CAPÍTULO 23

N° 23: Me llevó a la casa del banquete, y su bandera sobre mí fue amor.

Cantares 2:4

Capítulo veintitrés del libro Reglas para no enamorarse

¿Cómo está? —oyó decir a una voz familiar, colándose lentamente en su negra inconsciencia, hasta que los fragmentos de conversaciones le llegaron con nitidez.

—Creo que bien, tía. El médico dijo que su corazón sufrió palpitaciones muy fuertes, y eso sumado a la enorme ingesta de alcohol le provocaron la pérdida del conocimiento, solo debe descansar —respondió, con tono preocupado, Lizzy.

—Eso está bien, porque este muchacho me debe una explicación. Esta noche terminó en tragedia, juro que faltó poco para que estirase la pata cuando vi aparecer en el salón a mi sobrina fuera de sí, despeinada y con su vestido de novia desgarrado. Y eso sin contar el enfrentamiento con ese joven misterioso, al que tienen encerrado —rebatió, con acritud, lady Asthon.

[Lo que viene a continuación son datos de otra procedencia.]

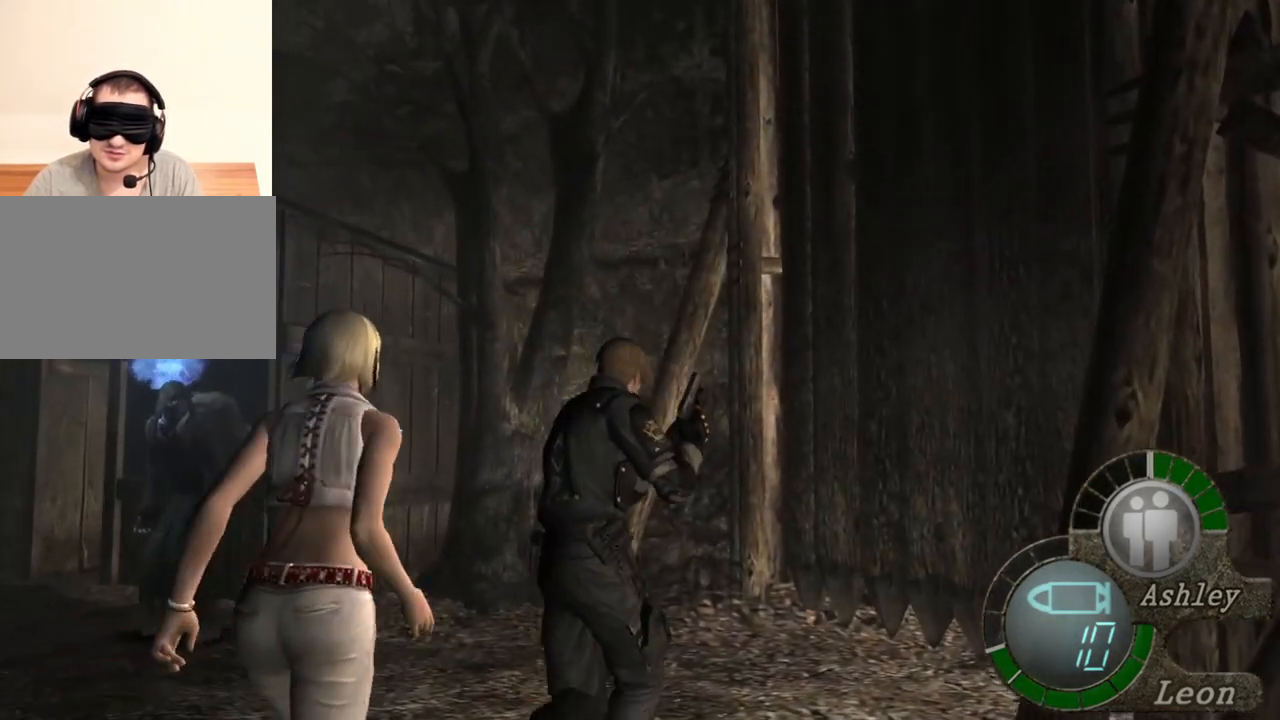
{"keys": ["shift", "w"], "mouse": [], "events": []}
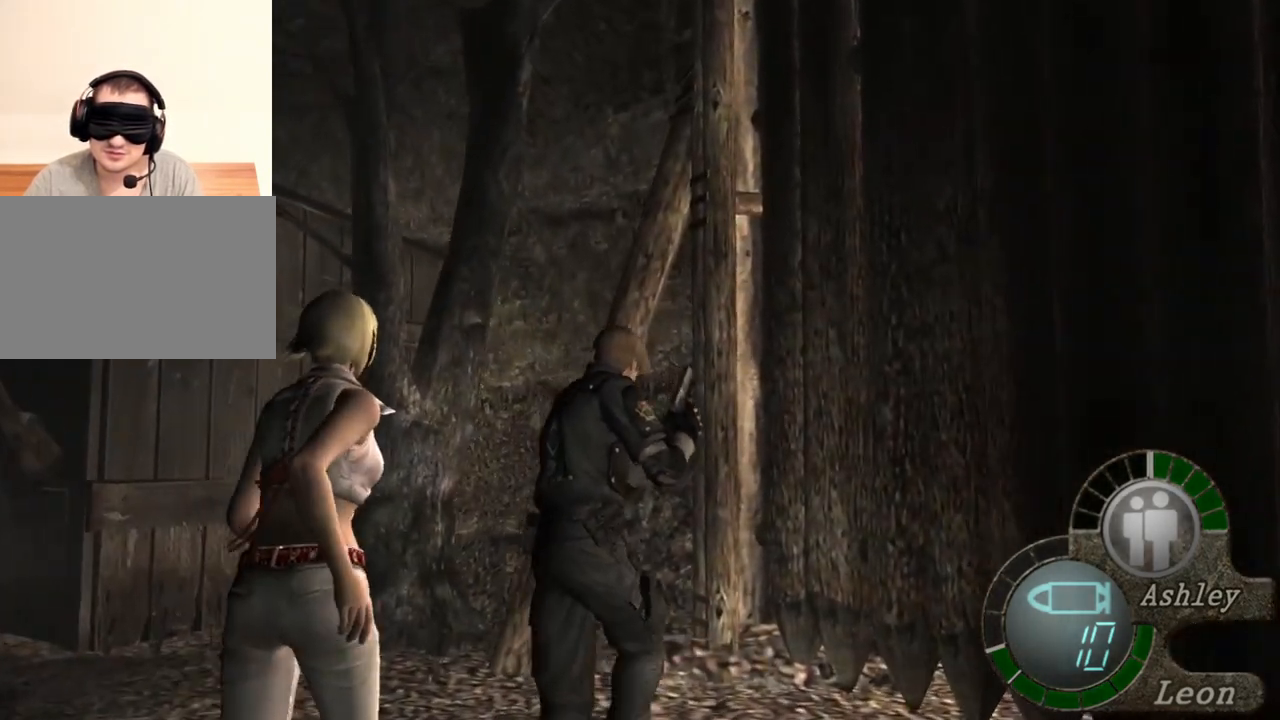
{"keys": ["shift", "w"], "mouse": [], "events": []}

Sebastien, quien ya había despertado y se mantenía inmóvil, intentando reunir fuerzas, abrió los ojos y se incorporó de golpe. Un dolor punzante y agudo cruzó su cráneo, pero lo ignoró, apartó las mantas y bajó los pies al suelo alfombrado.

—Sebastien, despertaste, ¡espera, no debes levantarte! El doctor dejó indicaciones sobre… —Su hermana calló al ver su rostro desencajado.

¿Dónde está mi esposa? —preguntó con urgencia—. ¿¡Dónde está ella!? —demandó frenético, dejando a la duquesa anonadada.

—Le sirvieron un té de hierbas, pues Emily estaba muy afectada, y la instalaron en la habitación al final del pasillo. Pero lo mejor será que esperes hasta…

Sebastien no se quedó a oír el resto. Apresuradamente, cruzó el pasillo y arribó a la alcoba indicada. Su pecho ardía y su cuerpo temblaba tanto, que por momentos su visión se oscurecía. Sin perder más tiempo, entró en el cuarto y sus ojos encontraron la cama vacía. Traspasó la entrada y cerró la puerta con llave. A continuación, fijó su vista en la ventana y allí la encontró. Se había quedado dormida, acurrucada en posición fetal. Ya no llevaba su vestido, sino una bata de seda gris por la que se adivinaba la tela del camisón color burdeos. Sebastien cruzó la habitación y se detuvo frente a ella. Su rostro estaba marcado por el rastro de su llanto, y él pensó que no la había visto llorar desde hace mucho tiempo. No desde esa tarde, cinco años atrás, cuando todo había cambiado y su historia de odio y sufrimiento había empezado.

Un nudo de dolor le oprimió la garganta y sus propias lágrimas inundaron sus ojos. «Por qué, Em… por qué no me dijiste la verdad. Si te lo pregunté, si deseaba creerte. Lo habría hecho sin dudar», pensó acariciando con infinita suavidad su mejilla.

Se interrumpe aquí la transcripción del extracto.